__Goal of the exercise__
In the data that follows, find the line with "right shoulder: (373, 324)"; transcribe it, every later line up to the one with "right back paw: (225, 427)", and that line as well, exactly and with no others.

__Given data__
......
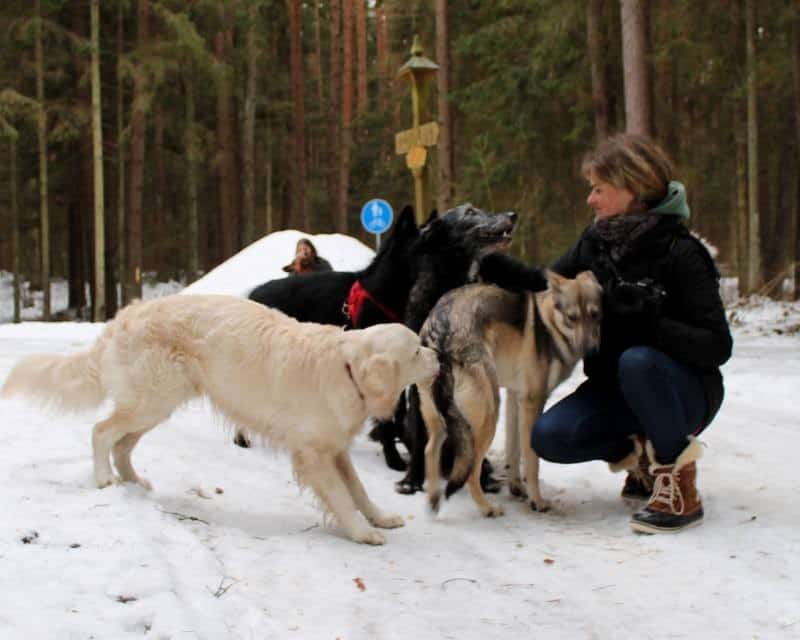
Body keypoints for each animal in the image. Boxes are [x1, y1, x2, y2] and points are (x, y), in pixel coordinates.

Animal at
......
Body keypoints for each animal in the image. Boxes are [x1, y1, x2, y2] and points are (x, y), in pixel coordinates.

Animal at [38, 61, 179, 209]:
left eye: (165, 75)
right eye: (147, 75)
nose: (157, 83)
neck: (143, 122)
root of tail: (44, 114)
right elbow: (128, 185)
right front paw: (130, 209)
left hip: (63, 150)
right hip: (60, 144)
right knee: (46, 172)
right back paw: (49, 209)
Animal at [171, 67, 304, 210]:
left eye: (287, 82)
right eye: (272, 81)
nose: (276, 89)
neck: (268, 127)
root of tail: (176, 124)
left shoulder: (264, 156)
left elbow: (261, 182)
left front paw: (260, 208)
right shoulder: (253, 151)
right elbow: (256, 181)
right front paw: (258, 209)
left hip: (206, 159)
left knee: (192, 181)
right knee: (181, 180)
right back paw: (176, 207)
......
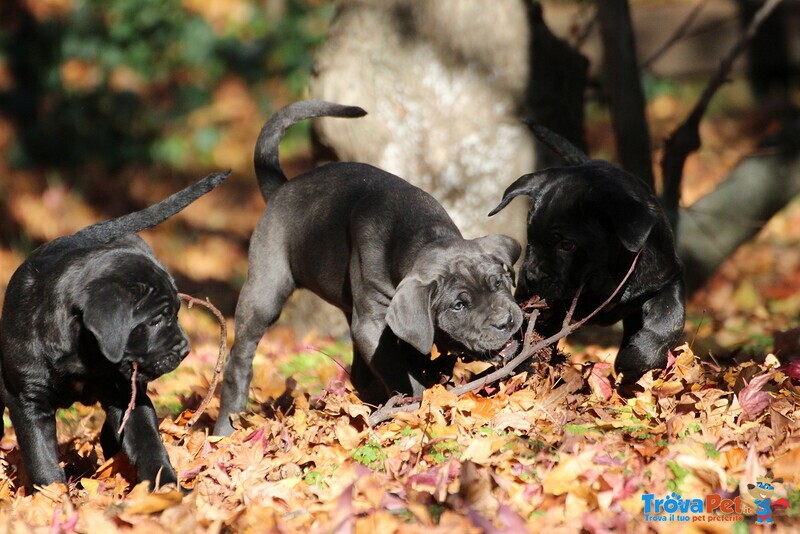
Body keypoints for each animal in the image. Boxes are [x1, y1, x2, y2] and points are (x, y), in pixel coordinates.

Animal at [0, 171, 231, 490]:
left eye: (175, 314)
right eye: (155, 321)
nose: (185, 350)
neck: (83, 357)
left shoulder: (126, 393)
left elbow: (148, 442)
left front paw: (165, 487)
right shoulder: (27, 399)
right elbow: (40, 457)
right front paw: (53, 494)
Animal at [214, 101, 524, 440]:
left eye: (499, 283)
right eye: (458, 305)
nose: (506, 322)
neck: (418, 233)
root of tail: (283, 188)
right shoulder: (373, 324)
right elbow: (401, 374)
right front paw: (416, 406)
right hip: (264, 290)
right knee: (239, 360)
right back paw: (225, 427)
......
__Response box__
right shoulder: (373, 324)
right elbow: (401, 374)
right front paw: (416, 406)
right hip: (264, 290)
right knee: (239, 360)
right back paw: (225, 427)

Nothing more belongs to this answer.